Fig. 2 shows the position again which the contact piece 14 is opposite occupies the contact poles 16, 16 'and the poles 13, 13' after the machine is triggered has been. The contact piece 14 has reached a position below the poles 13, 13 ', but without having short-circuited them while sliding over them to trigger a trip to be avoided at an inopportune time if the ignition circuit should show a defect. One Means (not shown) are provided to establish contact between the contact piece 14 and the poles 13, 13 'when the plate 17 moves downwards. Towards the end of the downward movement of the plate, the ratchet lever 24 falls into the recess 23 and the finger 27 closes the switch 2.

The mechanical firing device is then operated by the operator triggered after the state of sufficient charge of the capacitor through has announced the lighting of the neon tube 9. To this end, the key will be placed on the shaft 28 and rotated this clockwise. As a result of this Rotation comes the pin 29 to rest against the end of the ratchet lever 24 and brings it to snap out of the recess 23. The disc 18, which carries the pin 19, is released and quickly transferred to the rest position by the spring 21. the Plate 17 moves in the direction of arrow f2 at a speed equal to depends on the set spring force of spring 21. The contact piece 14, the connected to the sliding plate, moves upwards and represents the contact for firing by bridging the two poles 13, 13 ', as in Fig. 3 is shown. The shock wave of the triggering current then flows through the detonator chain 12. Its behavior is regulated by the throttle, regardless of the resistance the fuse chain. In the further course of the upward movement, the contact piece bridges 14 the contact poles 16, 16 'of the discharge circuit before it leaves the poles 13, 13' that belong to the firing circle (Fig. 4). The discharge of the capacitor through the throttle 51 therefore begins immediately after the firing process, so that the charge residue of the capacitor at the moment of the subsequent opening the pole is always sufficiently small and damage to the contacts 13, 13 'is avoided will. At the end of its upward movement, the contact piece 14 is again in the starting position (Fig. 1).

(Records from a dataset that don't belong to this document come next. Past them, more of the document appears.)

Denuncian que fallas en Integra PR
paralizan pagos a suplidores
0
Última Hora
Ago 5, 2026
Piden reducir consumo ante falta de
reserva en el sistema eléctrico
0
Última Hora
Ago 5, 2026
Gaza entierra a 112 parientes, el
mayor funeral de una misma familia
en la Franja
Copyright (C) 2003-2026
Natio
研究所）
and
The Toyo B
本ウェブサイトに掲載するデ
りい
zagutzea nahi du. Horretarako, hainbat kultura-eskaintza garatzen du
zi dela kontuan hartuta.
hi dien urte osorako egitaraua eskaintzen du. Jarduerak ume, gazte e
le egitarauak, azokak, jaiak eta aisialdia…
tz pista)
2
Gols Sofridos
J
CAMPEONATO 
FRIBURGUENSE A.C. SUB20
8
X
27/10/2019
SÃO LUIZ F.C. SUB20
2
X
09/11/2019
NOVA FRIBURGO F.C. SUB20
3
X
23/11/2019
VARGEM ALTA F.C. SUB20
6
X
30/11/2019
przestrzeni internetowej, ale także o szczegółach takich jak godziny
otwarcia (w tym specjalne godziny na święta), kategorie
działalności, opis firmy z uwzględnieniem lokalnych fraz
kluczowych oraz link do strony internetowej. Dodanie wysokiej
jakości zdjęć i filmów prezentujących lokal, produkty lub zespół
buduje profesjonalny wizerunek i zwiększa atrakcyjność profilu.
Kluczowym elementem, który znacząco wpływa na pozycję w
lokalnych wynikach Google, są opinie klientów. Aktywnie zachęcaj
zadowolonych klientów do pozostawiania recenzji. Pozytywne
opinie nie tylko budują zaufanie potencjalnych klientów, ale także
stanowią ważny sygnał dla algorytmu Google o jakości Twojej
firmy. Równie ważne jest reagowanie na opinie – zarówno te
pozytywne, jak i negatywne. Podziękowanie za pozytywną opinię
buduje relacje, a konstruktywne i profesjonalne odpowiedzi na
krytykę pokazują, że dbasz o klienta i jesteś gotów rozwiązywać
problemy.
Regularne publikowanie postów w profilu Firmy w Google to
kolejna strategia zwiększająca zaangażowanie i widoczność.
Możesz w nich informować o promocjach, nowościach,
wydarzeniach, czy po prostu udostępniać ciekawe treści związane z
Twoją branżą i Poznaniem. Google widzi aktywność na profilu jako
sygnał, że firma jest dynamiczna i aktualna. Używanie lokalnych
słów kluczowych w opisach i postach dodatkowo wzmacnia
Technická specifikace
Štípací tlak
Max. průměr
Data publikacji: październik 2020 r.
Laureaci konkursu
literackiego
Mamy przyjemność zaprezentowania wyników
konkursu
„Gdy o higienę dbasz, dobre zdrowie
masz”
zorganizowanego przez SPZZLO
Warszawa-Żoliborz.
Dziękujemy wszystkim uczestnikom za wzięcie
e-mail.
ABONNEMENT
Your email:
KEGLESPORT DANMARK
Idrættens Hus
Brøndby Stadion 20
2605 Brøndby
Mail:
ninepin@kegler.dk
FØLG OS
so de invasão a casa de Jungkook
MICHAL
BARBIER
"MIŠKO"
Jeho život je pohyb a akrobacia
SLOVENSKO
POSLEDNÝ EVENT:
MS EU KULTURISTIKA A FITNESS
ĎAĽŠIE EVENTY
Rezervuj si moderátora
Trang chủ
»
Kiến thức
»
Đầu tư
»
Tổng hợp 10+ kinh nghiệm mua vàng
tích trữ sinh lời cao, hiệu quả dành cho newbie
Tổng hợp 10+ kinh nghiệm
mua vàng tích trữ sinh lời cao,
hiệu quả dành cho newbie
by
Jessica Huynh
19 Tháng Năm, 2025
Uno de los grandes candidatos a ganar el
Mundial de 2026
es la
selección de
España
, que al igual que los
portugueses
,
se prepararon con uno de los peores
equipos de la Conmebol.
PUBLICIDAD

The blasting machine has three operating shafts, 35, 22, 28. There the operator only has a single special key, can at the same time not two operations are performed. On the other hand, there are waves on the machine 35, 22, 28 labeled 1, 2 and 3 to ensure the correct order of operation make clear.

Claims (2)

PATENT CLAIMS: 1. Electric blasting machine for triggering explosive charges with a low-voltage capacitor of large capacity to which a fuse chain is attached Interposition of a firing circuit is created, a charging circuit, a Discharge circuit and a mechanical operating device that is in its starting position connects the terminals of the capacitor to the discharge circuit, and to transfer of the firing circle is set up in the firing circle, characterized by two inductors, one in the firing circle and the other in the Discharge circuit of the capacitor is laid. 2. Blasting machine according to claim 1, characterized characterized in that a contact piece (14) is provided which has such a training and dimension has that when switching the discharge circuit of the capacitor after the Closes the firing circuit, but closes before it opens.